Study finds Alaska’s salmon are getting smaller

Researchers say it seems that the ocean is becoming a riskier place to be

A female sockeye salmon that spent three years in the ocean (top) compared to a female that spent just two years in the ocean in Pick Creek, Alaska. One year in the ocean makes a big difference — which is why salmon returning younger has caused such a dramatic decline in body size. Photo by Andrew Hendry, McGill University

A new comprehensive study of four salmon species in Alaska has confirmed that these fish are returning to rivers smaller and younger than in past years, and that climate change and competition among salmon are contributing factors.

The study, published on Wednesday, Aug. 19, in the journal Nature Communications, draws its conclusions from data compiled and analyzed by researchers from 1957 through 12.5 million fish by the Alaska Department of Fish and Game. This unprecedented dataset enabled researchers to see patterns of body size change for Chinook chum, coho and sockeye salmon across all regions of Alaska, according to the report released from the University of California-Santa Cruz.

Results of the study, led by researchers at the University of California Santa Cruz and the University of Alaska Fairbanks, were also posted by EurekAlert, the online science news service of the American Association for the Advancement of Science.

Researchers found that the decreases in body size are primarily due to salmon returning to their spawning grounds at younger ages than in past years. Alaska salmon may spend up to seven years at sea, feeding a growing to maturity. They may migrate great distances in the North Pacific Ocean before returning to their natal streams to spawn.

“There are two ways they could be getting smaller,” said Eric Palkovacs, a professor of ecology and evolutionary biology at the Institute of Marine Sciences at UC Santa Cruz. “They could be growing less and be the same age but smaller, or they could be younger — and we saw a strong and consistent pattern that the salmon are returning to the rivers younger than they did historically.”

“There’s not a single smoking gun,” said first author Krista Oke, a postdoctoral scientist initially at UC Santa Cruz and now at the University of Alaska Fairbanks. “Small contributions from a lot of factors are adding up to drive these changes.”

Advertisement

Oke said that responses to competition varied among species, but that each had an important impact on the body size of at least one species studied.

“We were extra interested in pink salmon because the abundance of pink salmon returning to Alaska had a negative impact on the body size of all species we looked at, but this effect was much stronger on sockeye body size than it was on the other species,” she said.

“The extent to which hatchery and wild fish overlap while feeding at sea is another big question for future research,” Oke said. “Our paper does show that the abundances of pink, chum and sockeye are sufficiently high at sea that they can have negative effects on the body sizes of other salmon species, and hatchery enhancement, along with wild production, is contributing to those high abundances.”

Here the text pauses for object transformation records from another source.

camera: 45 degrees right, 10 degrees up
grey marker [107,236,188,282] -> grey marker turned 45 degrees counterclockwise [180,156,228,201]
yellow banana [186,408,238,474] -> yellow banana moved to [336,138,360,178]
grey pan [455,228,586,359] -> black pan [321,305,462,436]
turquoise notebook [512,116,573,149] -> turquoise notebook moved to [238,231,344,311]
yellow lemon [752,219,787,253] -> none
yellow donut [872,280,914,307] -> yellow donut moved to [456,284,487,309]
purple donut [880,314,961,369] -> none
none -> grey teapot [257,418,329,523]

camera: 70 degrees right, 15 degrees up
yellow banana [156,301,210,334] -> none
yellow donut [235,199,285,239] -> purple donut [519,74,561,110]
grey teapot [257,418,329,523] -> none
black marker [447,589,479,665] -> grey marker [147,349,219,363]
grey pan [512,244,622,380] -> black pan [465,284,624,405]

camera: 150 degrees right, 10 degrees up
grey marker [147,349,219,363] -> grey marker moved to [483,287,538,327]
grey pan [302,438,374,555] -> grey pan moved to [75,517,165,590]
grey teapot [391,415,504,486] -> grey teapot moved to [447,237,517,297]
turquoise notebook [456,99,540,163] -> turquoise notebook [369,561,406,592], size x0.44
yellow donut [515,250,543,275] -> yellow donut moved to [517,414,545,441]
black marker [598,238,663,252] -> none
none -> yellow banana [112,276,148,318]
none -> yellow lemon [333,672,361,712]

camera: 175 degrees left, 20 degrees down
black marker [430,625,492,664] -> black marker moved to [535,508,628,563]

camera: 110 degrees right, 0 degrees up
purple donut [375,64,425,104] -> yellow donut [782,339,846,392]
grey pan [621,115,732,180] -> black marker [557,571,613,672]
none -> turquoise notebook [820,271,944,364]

Researchers did find that climate change and competition with growing numbers of wild and hatchery salmon in the ocean have clearly contributed to size declines across all species, Palkovacs said.

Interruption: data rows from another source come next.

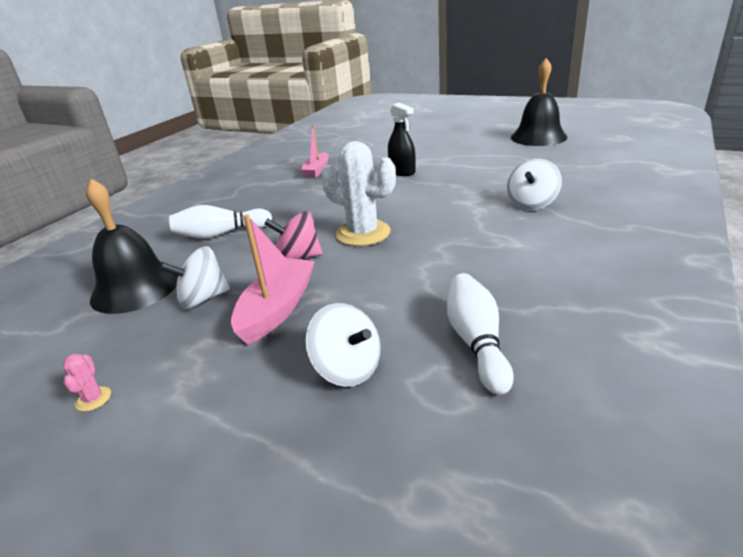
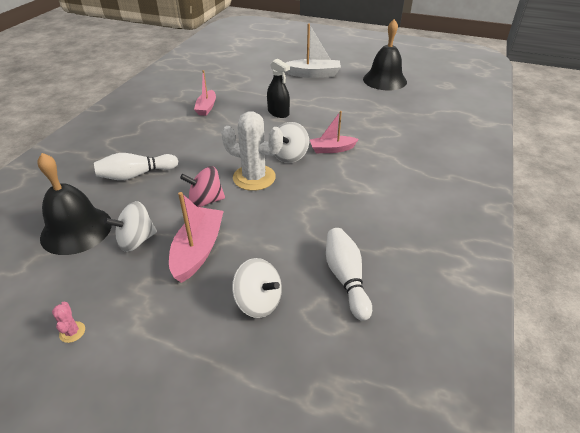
camera: 10 degrees left, 10 degrees up
white spinning top [507,159,562,210] -> white spinning top moved to [274,122,309,163]
none -> white boat [286,23,341,78]
none -> pink boat [310,111,359,153]

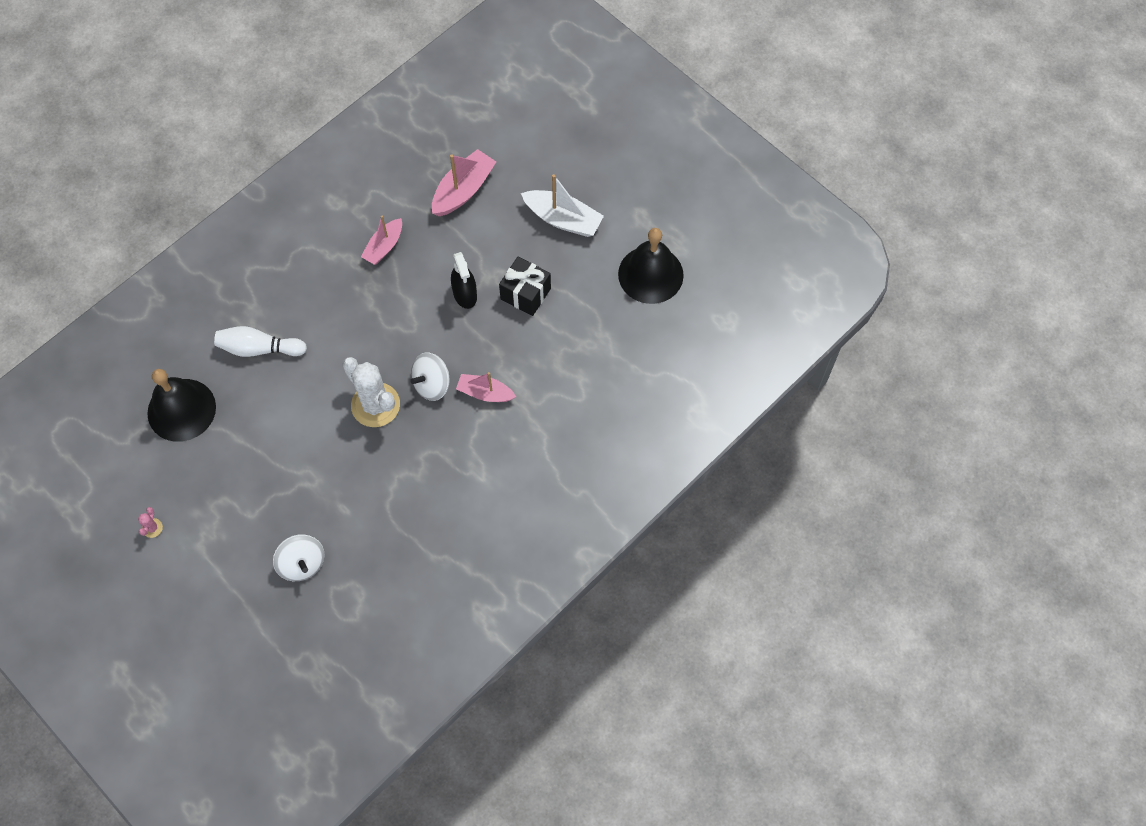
camera: 25 degrees right, 25 degrees up
white spinning top [104,201,157,252] -> none
pink boat [169,192,224,283] -> pink boat moved to [432,149,496,216]
pink spinning top [180,166,225,208] -> none
white bowling pin [326,228,372,321] -> none
none -> black gift [499,257,551,316]

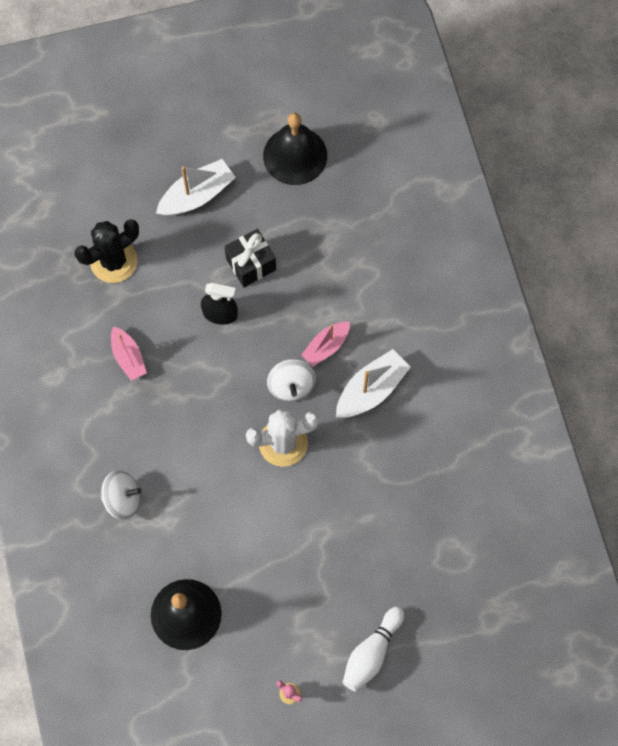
camera: 60 degrees left, 5 degrees up
white bowling pin [214,326,307,357] -> white bowling pin moved to [343,607,404,691]
white spinning top [273,534,325,581] -> white spinning top moved to [101,470,141,520]
pink boat [432,149,496,216] -> black cactus [75,219,139,283]
none -> white boat [336,349,411,418]

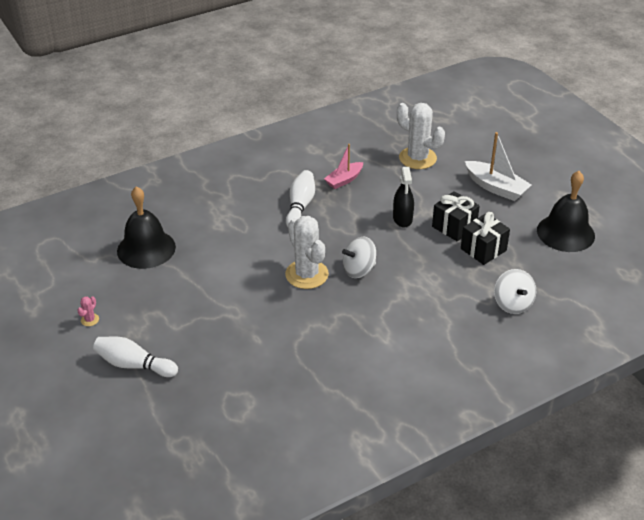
camera: 75 degrees right, 30 degrees down
black cactus [75,219,139,283] -> white cactus [397,103,445,169]
white spinning top [101,470,141,520] -> white spinning top moved to [494,269,536,314]
pink boat [301,322,350,367] -> none
white boat [336,349,411,418] -> none
none -> white bowling pin [286,170,315,227]
none -> black gift [461,212,510,265]

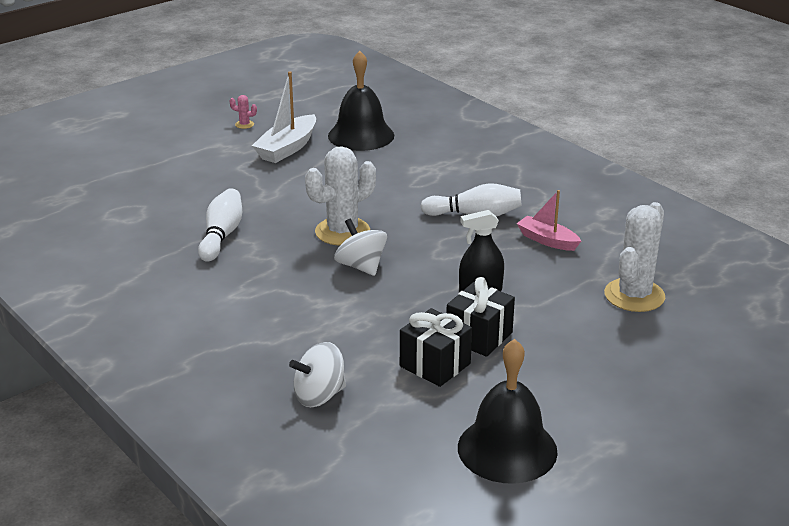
camera: 80 degrees right, 10 degrees down
white bowling pin [93,337,178,377] -> white bowling pin moved to [198,188,242,262]
white boat [465,132,532,201] -> white boat moved to [252,71,316,163]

“There is definitely competition in the ocean between species,” he said.

In contrast, the study found that the effect of commercial fishing appears to be important only for some salmon populations. Similarly, the results were mixed for another proposed driver of size declines, the recovering populations of marine mammals that prey on salmon, the study said.

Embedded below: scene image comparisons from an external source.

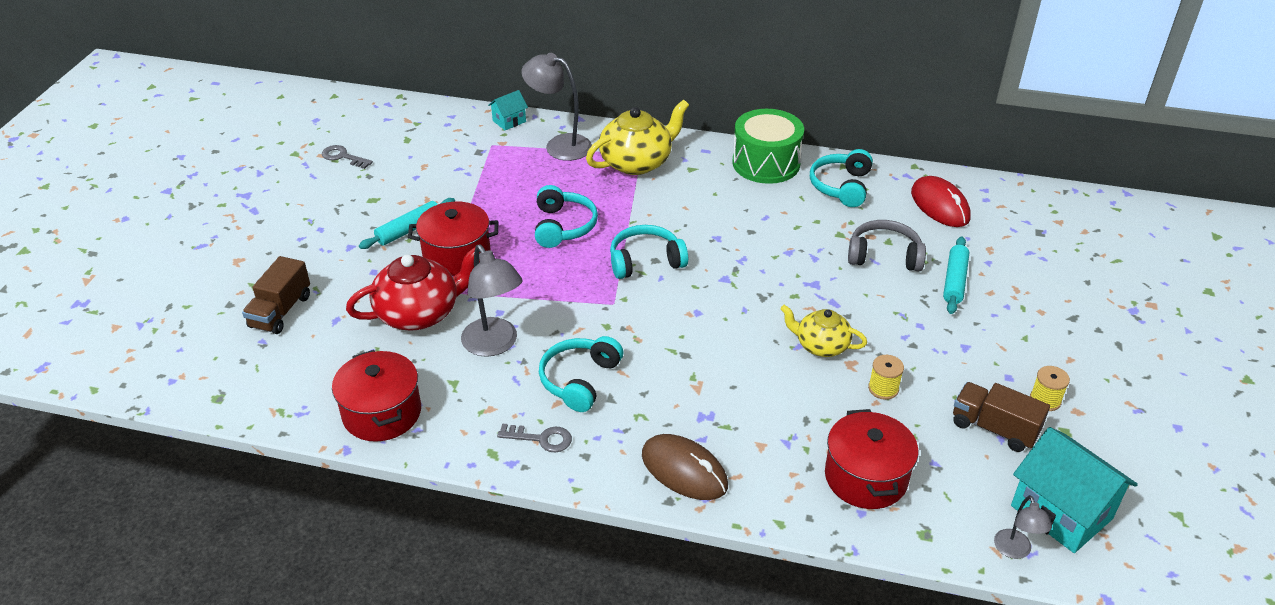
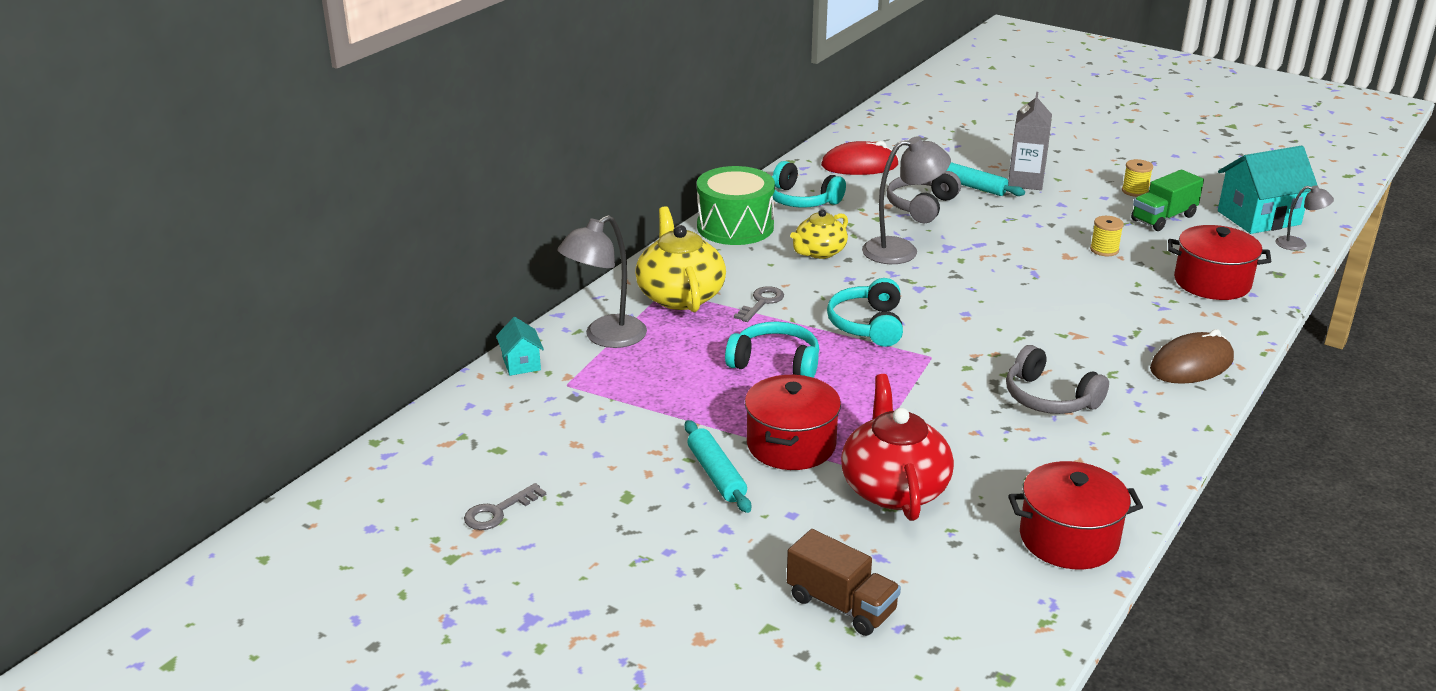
camera: 70 degrees left, 10 degrees down
grey lamp [461,245,522,357] -> grey lamp moved to [862,136,951,264]
grey key [497,424,572,453] -> grey key moved to [734,286,784,322]
turquoise headphones [539,336,623,412] -> grey headphones [1006,345,1109,414]
yellow teapot [780,305,867,357] -> yellow teapot moved to [790,209,848,259]
brown truck [953,382,1050,452] -> green truck [1131,170,1204,231]
none -> grey carton [1008,92,1052,190]

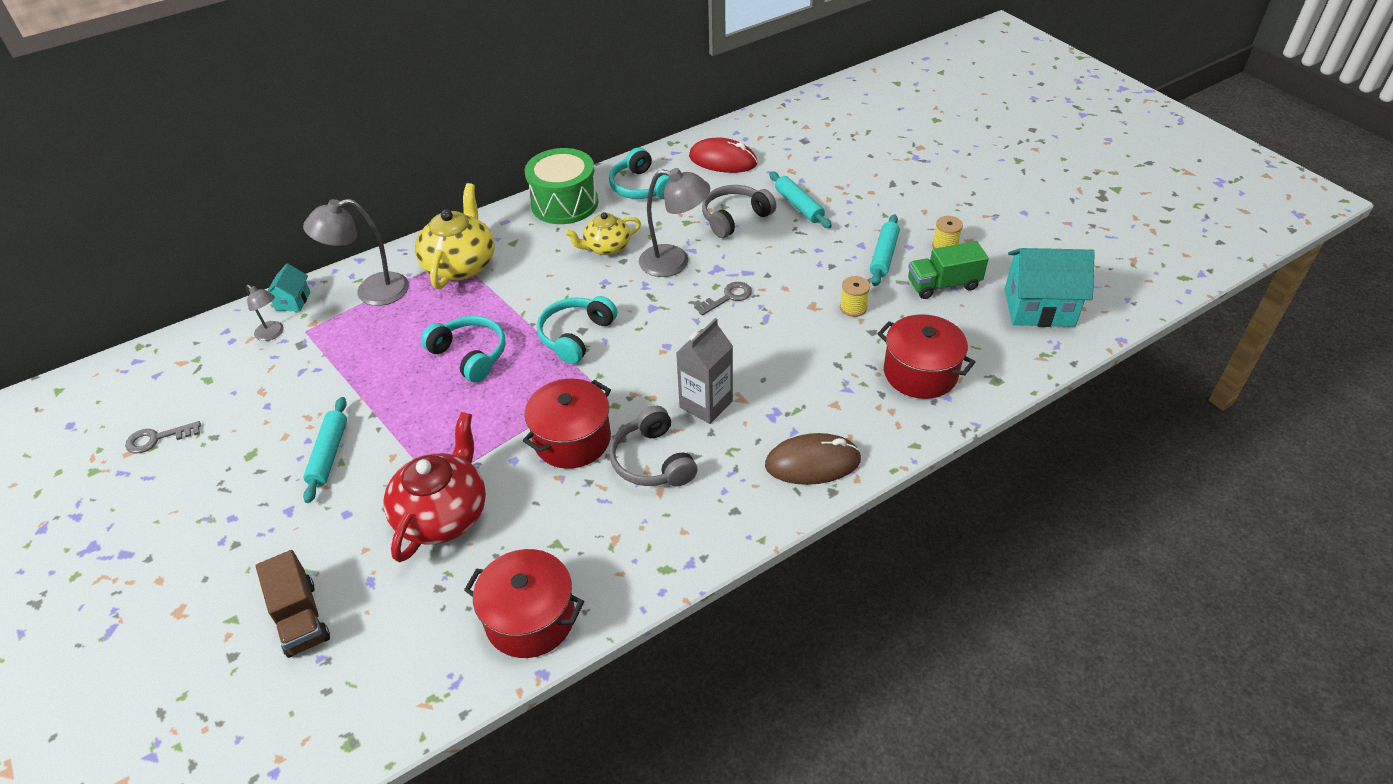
camera: 25 degrees right, 15 degrees up
grey key [734,286,784,322] -> grey key moved to [694,282,752,315]
red pot [745,375,841,470] -> red pot moved to [523,379,611,469]
grey carton [1008,92,1052,190] -> grey carton moved to [676,318,733,424]
grey lamp [1275,185,1334,251] -> grey lamp moved to [246,285,284,341]
none -> turquoise rolling pin [870,214,900,286]

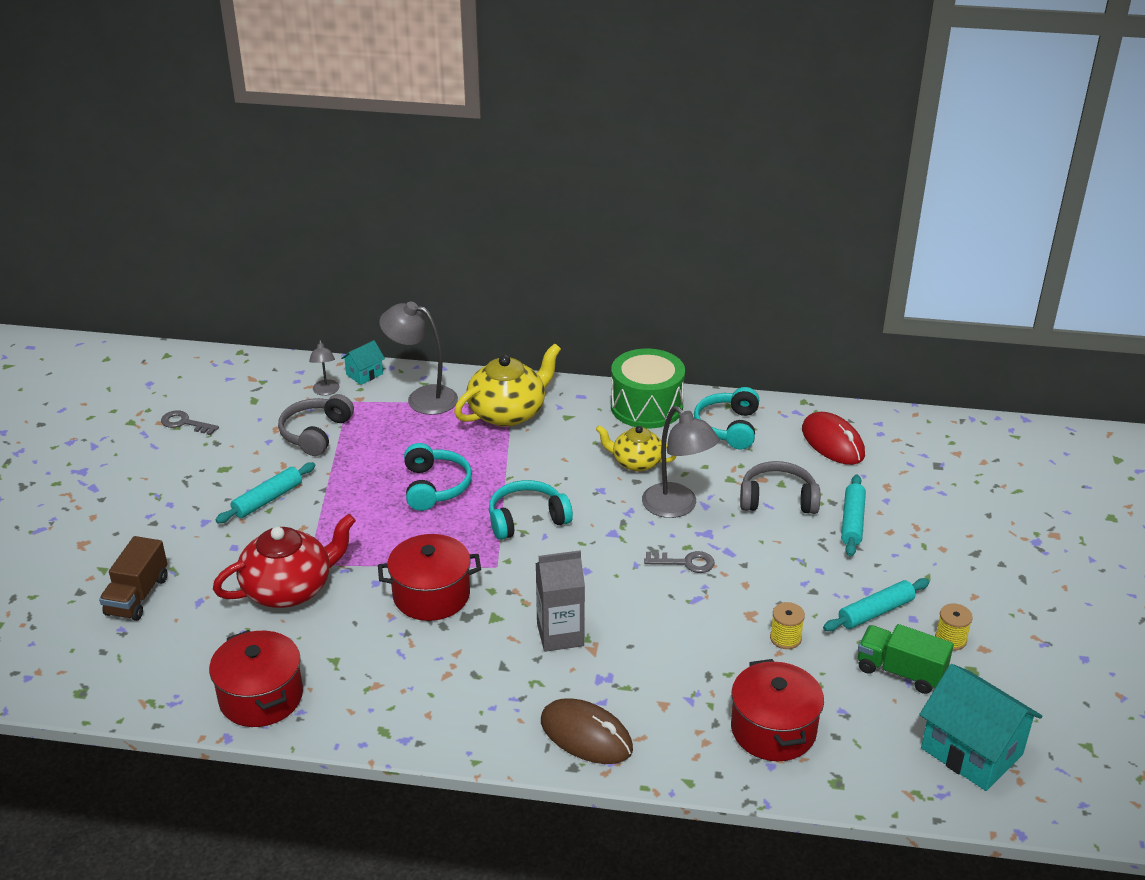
camera: 40 degrees right, 10 degrees down
grey headphones [609,406,697,487] -> grey headphones moved to [278,394,354,456]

“We know that climate drives changes in ocean productivity, and we see a consistent signal of climate factors associated with decreasing salmon size,” Palkovacs said. “Another consistent association is with the abundance of salmon in the ocean, especially pink salmon. Their abundance in the North Pacific is at historic highs due in part to hatchery production in Alaska and Asia, and they compete with other salmon for food.

“More pink salmon in the ocean lead to smaller sizes in all the other four species that we looked at in the study,” he said.

The observation that salmon are returning to freshwater streams at younger ages implies that the ocean is becoming a riskier place for them to be, Palkovacs said. By staying in the ocean longer and growing larger, salmon can have greater success in spawning and lay more eggs, but each additional year increase the risk of not returning to reproduce at all, he said.

“Natural selection has always pushed in both directions, but the balance between the two is changing pushing harder against the older, larger salmon,” he said. “It seems that the ocean is becoming a riskier place to be.”

Understanding exactly what is going on in the ocean to drive the change of time salmon spend there is a difficult challenge that will require further study, Oke said.

“It could be that they’re having to spend more time feeding which is putting them in risky places,” she said. “Lots of things could be happening to increase the overall risk of mortality in the ocean, but we weren’t able to pin that down.”